On Friday the thirteenth of November 2020, Science published a Special Section on Cooling Technology that included three invited review articles. The first describes materials that radiate through the infrared window in the atmosphere, literally cooling the planet, but not in a way that will keep your milk cold. The second describes developments in vapour compression technology, which is widely used for refrigeration and air-conditioning but responsible for significant greenhouse emissions. The third forms the present paper, which describes recent work based on caloric materials that pump heat.

Caloric materials display thermal changes in response to changes of magnetic field, electric field or stress field. Therefore they can be cycled in order to absorb heat from a source and dump heat at a load. The review presents a critical perspective on advances in materials, their measurement, and prototype heat pumps. The review also explains various aspects of caloric materials that are fundamental and yet poorly appreciated. Three examples are as follows. First, all types of caloric effect should include contributions from individual phases and not just the expected contributions from field-driven phase transitions. Second, caloric effects on field removal and application can only take the same magnitude when using sufficiently large fields at sufficiently large temperatures. Third, this equivalence of magnitude is achieved despite a small field hysteresis that precludes thermodynamic reversibility.

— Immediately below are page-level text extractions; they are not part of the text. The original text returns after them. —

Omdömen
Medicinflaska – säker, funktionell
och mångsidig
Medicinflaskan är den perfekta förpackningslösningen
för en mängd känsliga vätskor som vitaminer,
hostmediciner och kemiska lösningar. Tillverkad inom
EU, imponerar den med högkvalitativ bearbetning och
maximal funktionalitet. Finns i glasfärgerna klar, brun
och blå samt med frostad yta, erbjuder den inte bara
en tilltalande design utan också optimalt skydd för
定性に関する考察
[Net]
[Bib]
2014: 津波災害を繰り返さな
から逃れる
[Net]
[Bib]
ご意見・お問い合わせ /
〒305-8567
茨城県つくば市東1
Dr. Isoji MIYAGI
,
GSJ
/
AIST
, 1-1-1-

From the perspective of rival technologies, vapour compression can appear somewhat like Gatsby’s green light. However, vapour compression fluids remain problematic for a shifting set of reasons. Therefore it remains important to investigate alternative technologies, and there is currently great encouragement to be found in the caloric materials and prototypes that are currently under development.

Figure caption: Publication trends for materials and devices that display electrocaloric (EC), magnetocaloric (MC), mechanocaloric (mC) and multicaloric (MuC) effects.

X. Moya and N. D. Mathur, “Caloric materials for cooling and heating”, Science 370, 797–803 (2020).